= Task to carry out =
Please pick out every line below that contains the string "region", copying each one in full.

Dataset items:
· · · · ·

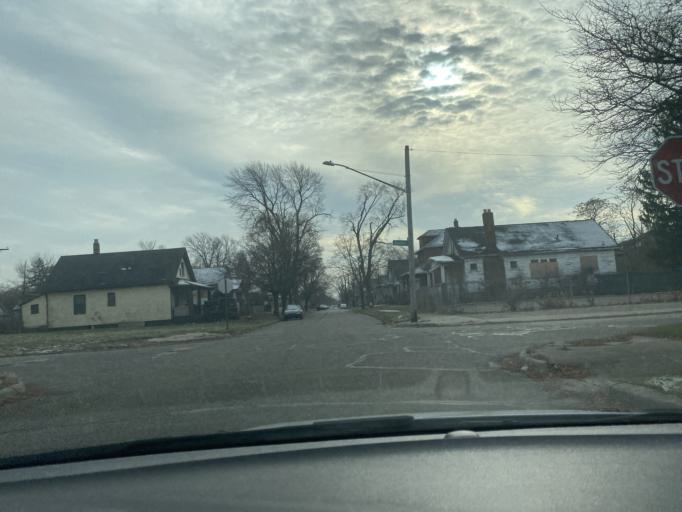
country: US
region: Michigan
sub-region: Wayne County
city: Highland Park
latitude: 42.3708
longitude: -83.1320
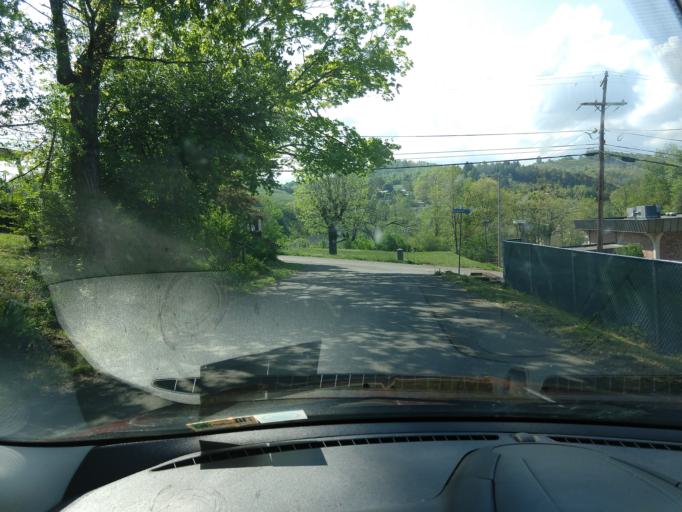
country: US
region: Virginia
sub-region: Russell County
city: Honaker
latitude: 37.0173
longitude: -81.9705
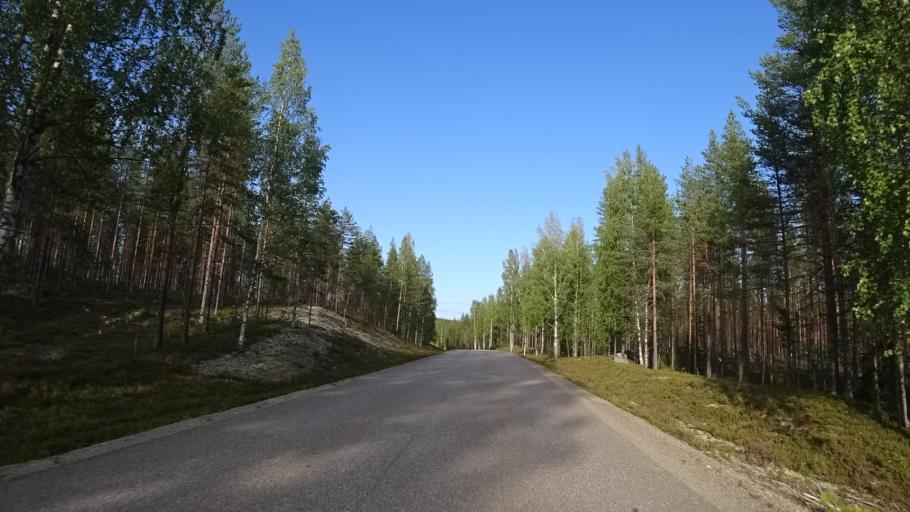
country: FI
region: North Karelia
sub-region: Joensuu
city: Eno
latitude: 63.0282
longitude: 30.5163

· · · · ·

= Task solution =
region: Michigan
sub-region: Wayne County
region: Virginia
sub-region: Russell County
region: North Karelia
sub-region: Joensuu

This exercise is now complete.